Madiun, koranmemo.com Warga Desa Candimulyo, Kecamatan Dolopo, Kabupaten Madiun memprotes Pabrik Tapioka PT. Budi Starch & Sweetener, Tbk yang ada di desa setempat. Akibat, bau busuk limbah produksi pabrik.

Salah satu perwakilan masyarkat, Joko Sutrisno  (28) mengungkapkan bahwa bau limbah yang ditimbulkan pabrik ini telah mengganggu aktivitas dan juga kesehatan warga.

“Bau limbah menganggu pernapasan warga dan bayi atau anak sekolah juga terganggu karena nafsu makan anak berkurang. Kami menuntut pabrik bertanggungjawab,” katanya, Senin (15/7).

Ditegaskan, jika dalam waktu tiga hari tidak ada penyelesaian, maka warga akan menuntut pabrik ditutup. Selain itu meminta agar limbah yang dibuang ke aliran sungai maupun irigasi sawah harus steril sesuai dengan baku mutu.

“Apabila setelah tenggang waktu tiga bau masih menyengat, warga sepakat meminta pabrik untuk menghentikan produksi,” tegasnya.

Sementara petugas Peran Pembantu Pembina Keluarga Berencana Desa (PPKBD) Candimulyo, Samiati (64) membenarkan adanya bau limbah yang menggangu kesehatan, terutama anak-anak dan orang tua. “Kalau tidak ada solusi kasihan anak-anak,” katanya.

Disampaikan, tidak sedikit juga warga yang harus keluar masuk rumah sakit untuk berobat terkait pernapasan, terutama orang tua yang sudah mengindap penyakit paru-paru sampai berakibat fatal juga banyak. “Banyak orang dewasa yang harus keluar masuk rumah sakit, iya kalau orangnya berada kalau tidak kan kasian,” kata Samiati.

Koordinator Biogas Plan Sungai Budi Group, Heri Sutanto mengakui bahwa pabrik tempatnya bekerja memang menimbulkan bau tidak sedap. Limbah yang dihasilkan dari proses pembuatan tepung tapioka berupa limbah organik, dari aktivitas dari bahan organik inilah yang menimbulkan bau.

Penangan bau dengan penutupan kolam menggunakan cover lagoon.

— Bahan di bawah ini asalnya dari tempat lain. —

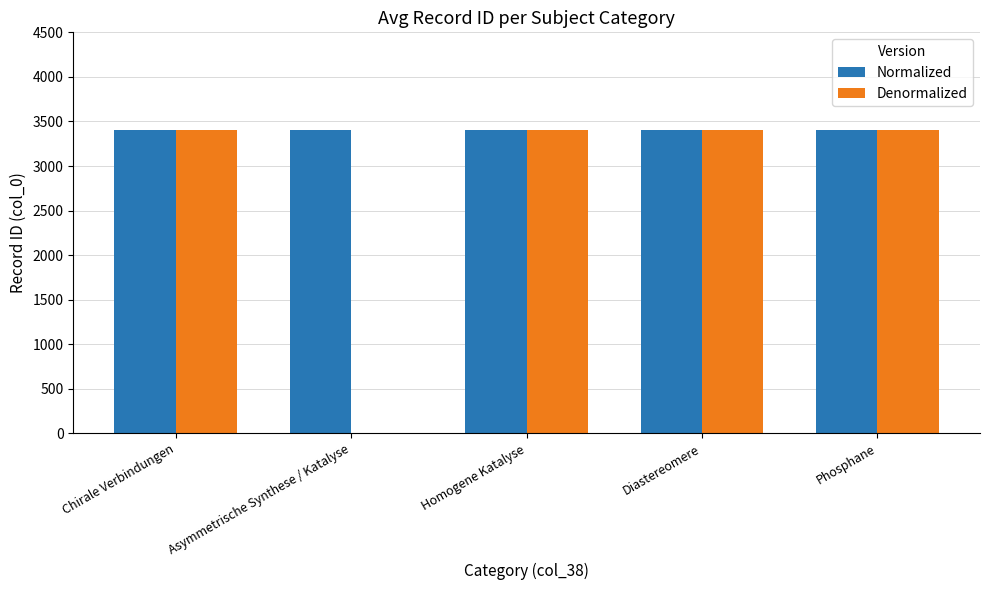

Which series has the largest total across all categories?

Normalized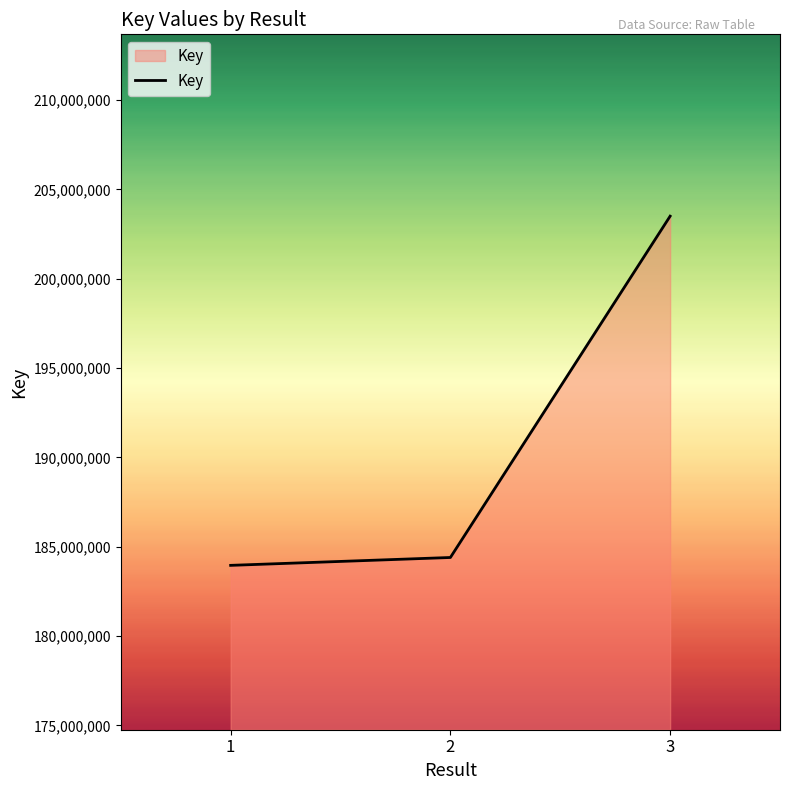

What is the difference between the maximum and minimum values?

19541575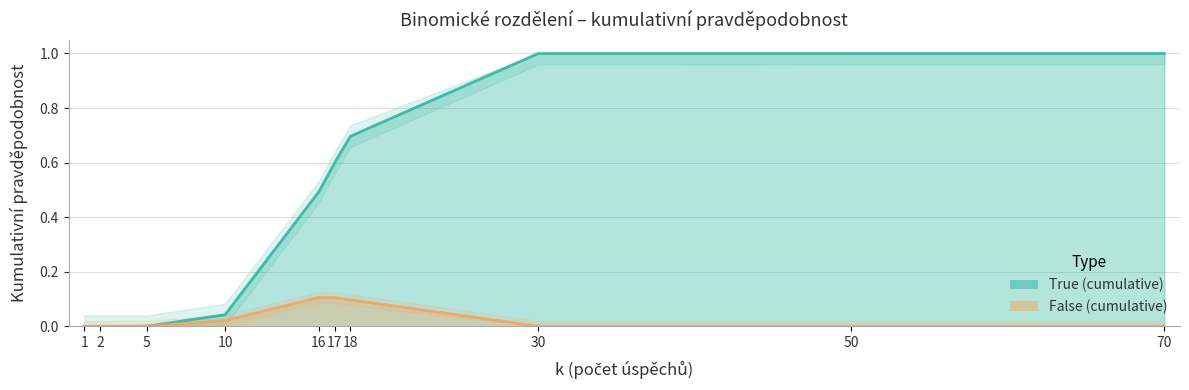

True or false: True (cumulative) has more than 2 interior local peaks.

False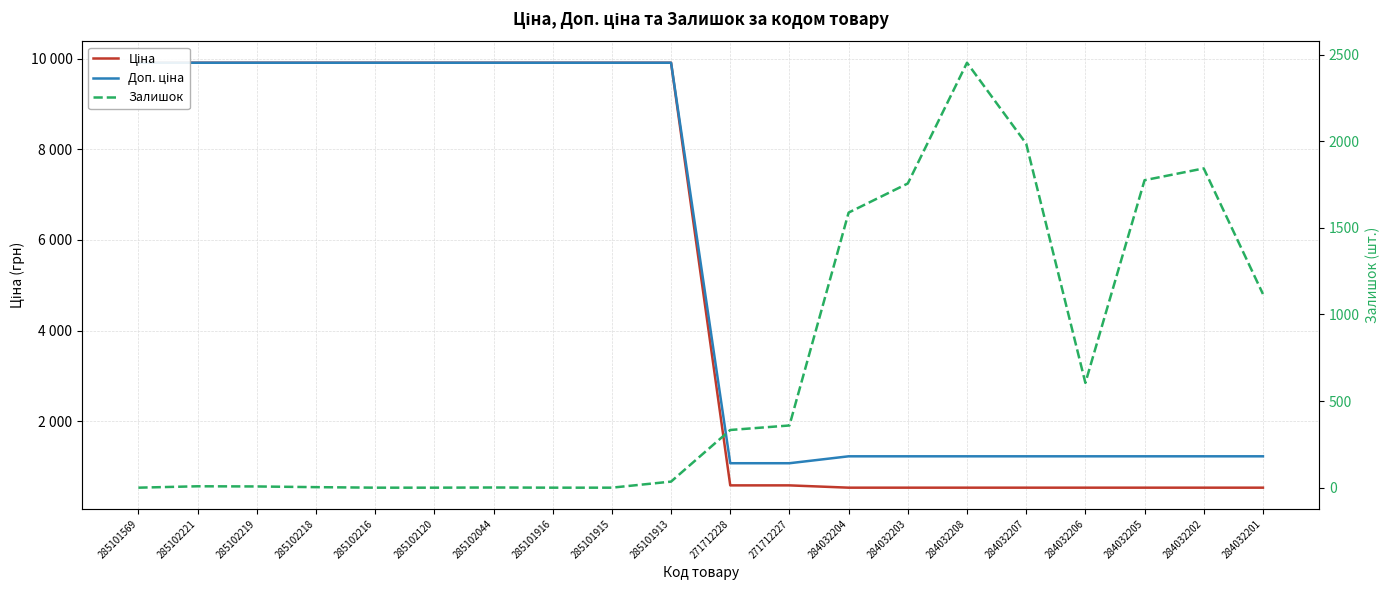

What is the lowest value of the Доп. ціна series?

1074.5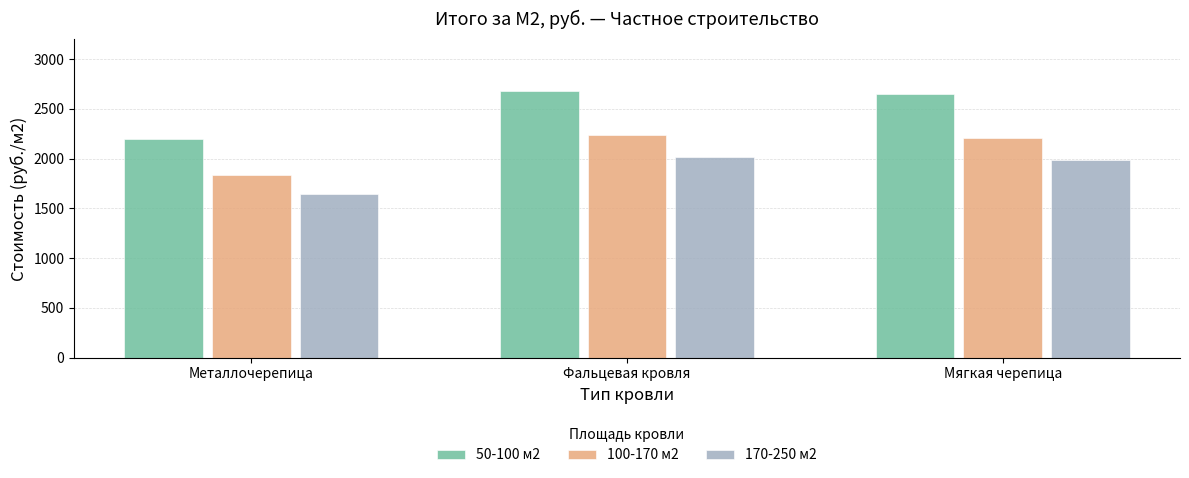

What is the difference between the second highest and minimum values in the 170-250 м2 series?

342.0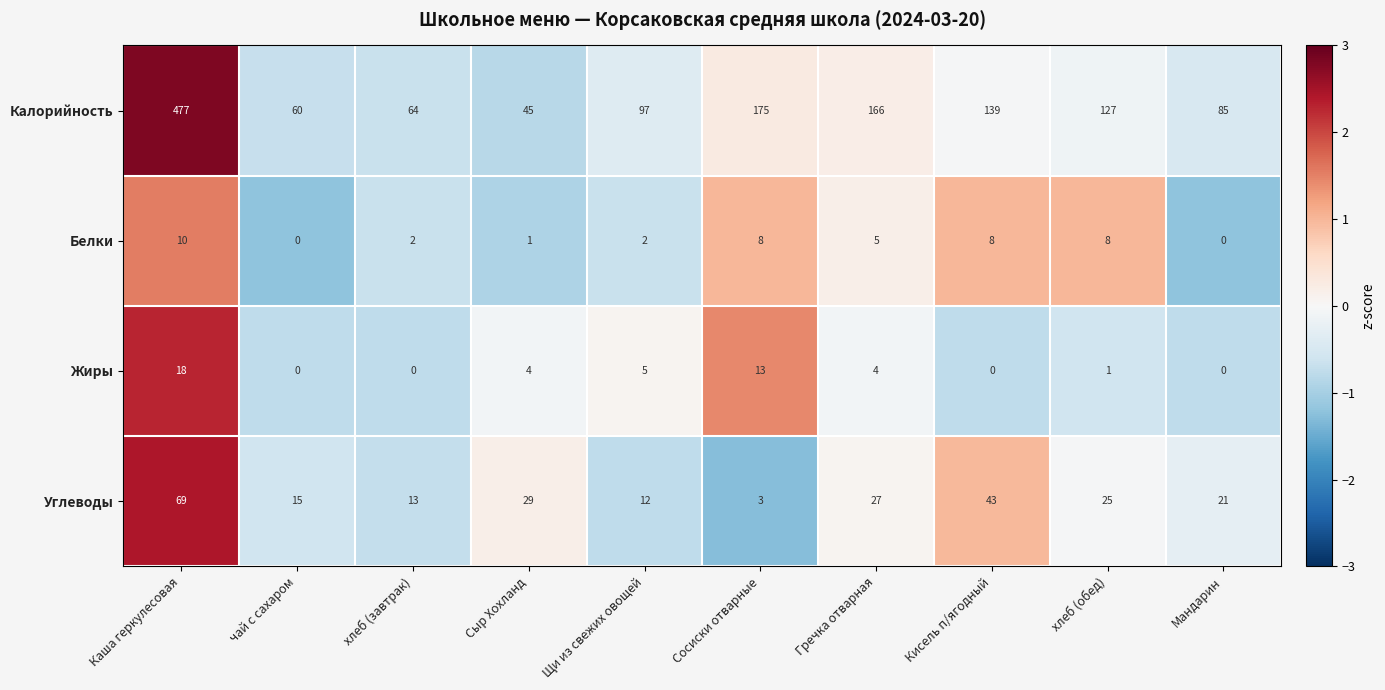

Which series has the widest spread of values?

Калорийность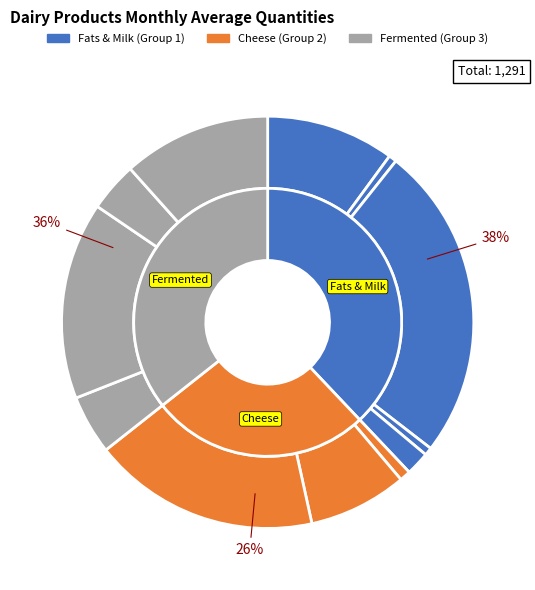

To the nearest percent, what percentage of the pie is Mleko 2% tł. 1 l.?

25%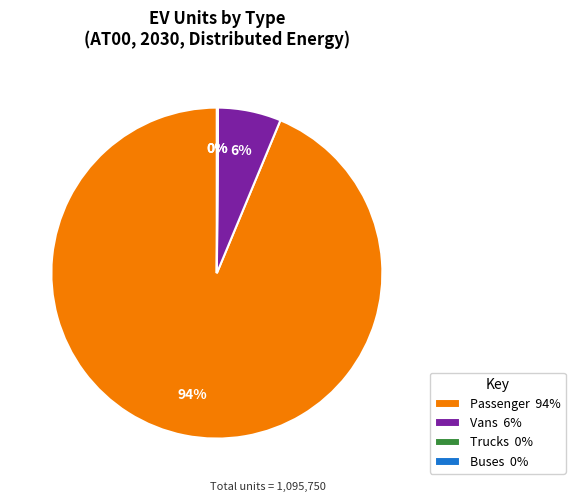

Does Passenger 94% represent more than half of the total?

Yes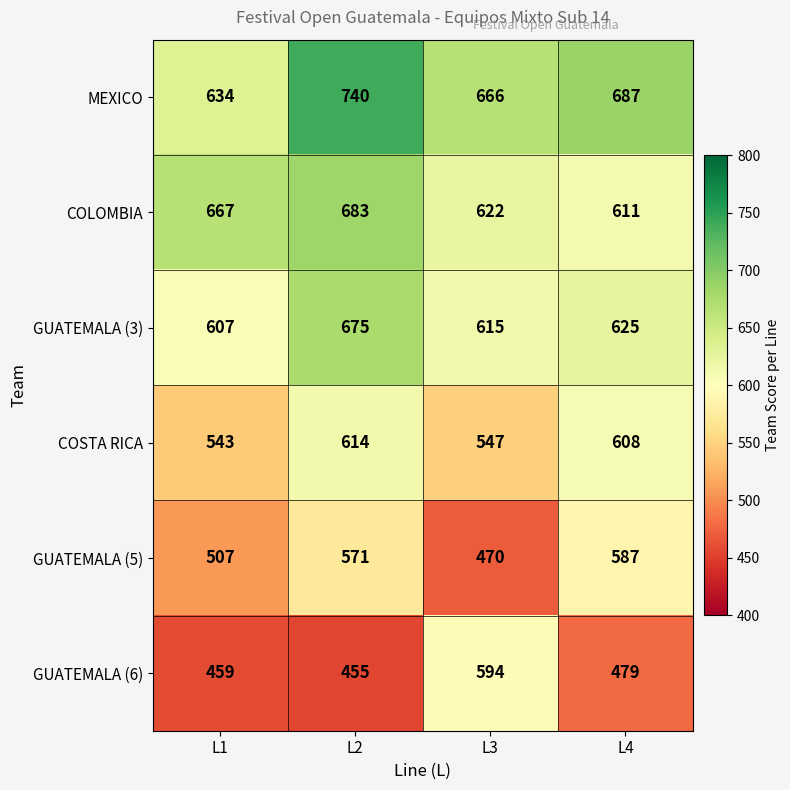

What is the approximate value of GUATEMALA (6) at L1, to the nearest 10?

460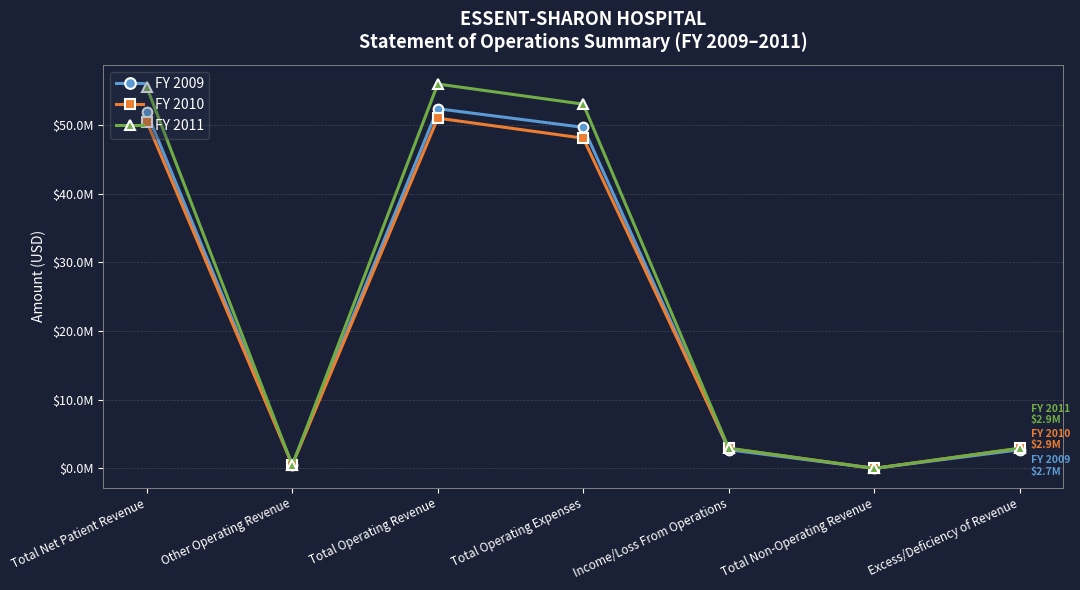

Where do FY 2011 and FY 2010 first cross each other?

Total Net Patient Revenue and Other Operating Revenue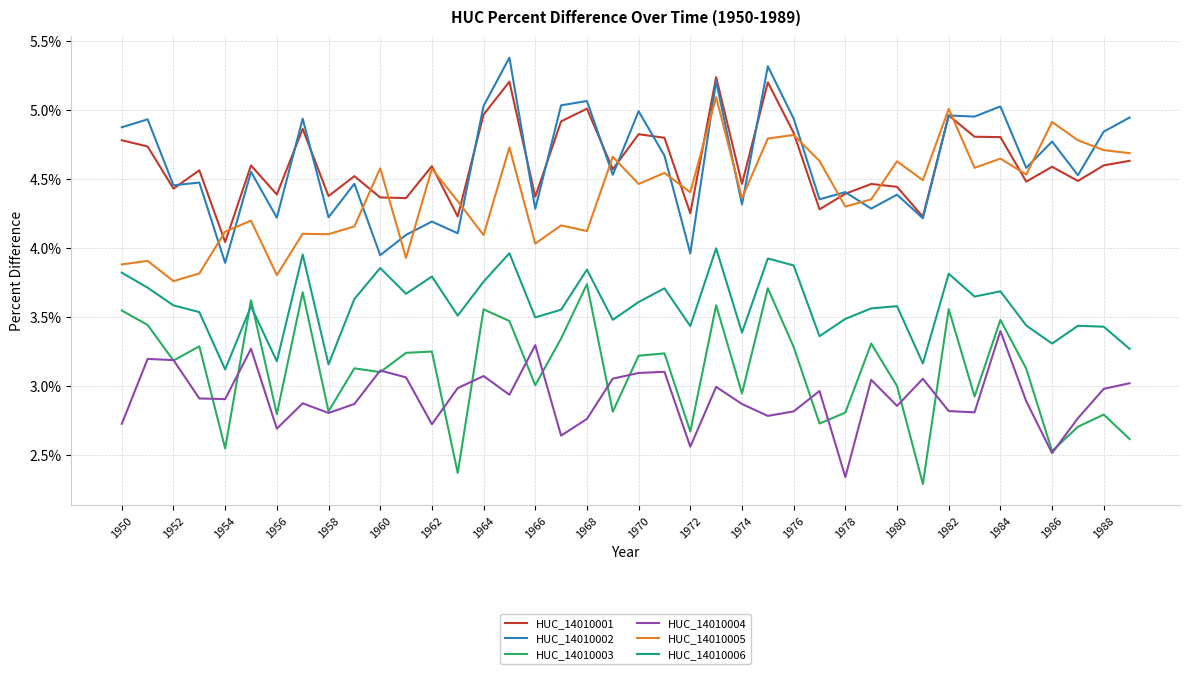

At which category is the sum across all series the highest?

23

Biogas yang dihasilkan dari aktivitas pabrik dimanfaatkan sebagai sumber energi terbaru,  salah satunya untuk bahan bakar proses pengeringan tapioka.
Biogas ini yang menimbulkan bau karena mengandung H2S,CO2 dan gas metana. “Gas metana ini kalau tidak kita cover akan menghasilkan gas rumah kaca,” kata Heri.
PT BSSW bersedia memenuhi tuntutan warga akan menangani permasalahan ini selambat-lambatnya satu minggu untuk menutup cover lagoon yang robek. Namun pihak PT tidak menjamin bau akan hilang seratus persen, berdasarkan pengalaman Heri menangani limbah pabrik setelah adanya pemanfaatan biogas bau berkurang.

“Kalau semisal hilang seratus persen itu merupakan hal yang tidak mungkin,” ujarnya.
Terkait dengan limbah yang dibuang ke sungai, ia memastikan jika limbah sudah dalam keadaan steril. “Limbah sudah dibuang ke sungai sudah terakhir pada bak 10 sudah netral, ikan saja hidup disana,” sanggahnya.